In Alabama, since 2002, I have created art for note cards (fundraising), awards and District Governor Logos, which lead to Pilot International asking me to be their artist (donate time) for their BrainMinders™ project that teaches young children about safety and “protecting their brain for life”. They wanted me to revamp their coloring book & logo, add three new animal characters and work on bookmarks in 3 languages, all of this took 150 hours of work in the first six months so it would be ready for presentation at PI Convention that summer. Since then, the pace has been slower. The BrainMinders™ committee I have been on since 2016 writes the puppet show scripts that Pilot clubs can use for school performances. In the intervening years, I developed safety posters (36 plus) in color for each character using several languages, added Halloween relevant coloring pages and a new character Tiana Tiger with another one Ricardo Rabbit to do this Spring. Along the way the book idea, BrainMinder Buddies Go to School, has been postponed with rewrites and priorities on this other work. I have also been pondering all the ins and outs of doing it and keeping the continuity.
Note: The Pilot International officers, many who became President, got to know my artwork over the years through note card gifts and their visit to our District. So, when they needed an artist, my name came up and I was asked. There is no greater honor than to be asked and recognized, to give worth to an artist. Milla Boshung was the first Dean who ever asked me to do a personal piece of artwork. Subsequently, she has asked me to begin doing the college holiday card.

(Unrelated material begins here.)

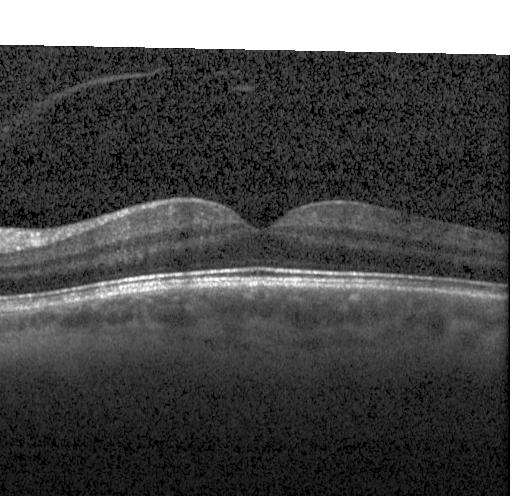 SD-OCT · acquired on a Heidelberg Spectralis · through the macula · retinal OCT cross-section
Impression: neither CNV, DME, nor drusen.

A Pilot Governor of Alabama District asked me to design their individual logo and many others followed from which I developed my skills in Photoshop where I have integrated my drawings. The artwork for BrainMinders is a continuation of that learning.
It has let me be creative in a different way from interior design but using a side of me that has always been there.
Q. What advice would you give interior designers who have a passion for something else in addition to interior design, such as illustration, writing, music, art, etc.?
A. These alternate activities can relieve stress by taking your mind off things. If it is important to you, it will find a way to be expressed. Go for it. It may change your life.
Q. How has retirement been, and what advice would you give other designers nearing it?
A. My plan for slowing down was that I knew I would need to get out of the house at least two days a week actively doing something. I was allowed to part-time teach (3X a week schedule) one class which helped. But now, I am fully retired from teaching for two years. The first year away from teaching was hard because, at heart, I am a teacher. Other things have gotten more complex though. I work with Safe Kids Tuscaloosa representing my Pilot Club, Alabama ASID as Finance Director, fundraising for my club of which my graphic art becomes important, and I am treasurer too. And, of course, I’m still involved in the BrainMinders Committee work. I still wonder if I should volunteer somewhere that gets me out of the house but I don’t see it right now. After all, dinner and movies with friends needs to fit in there somewhere.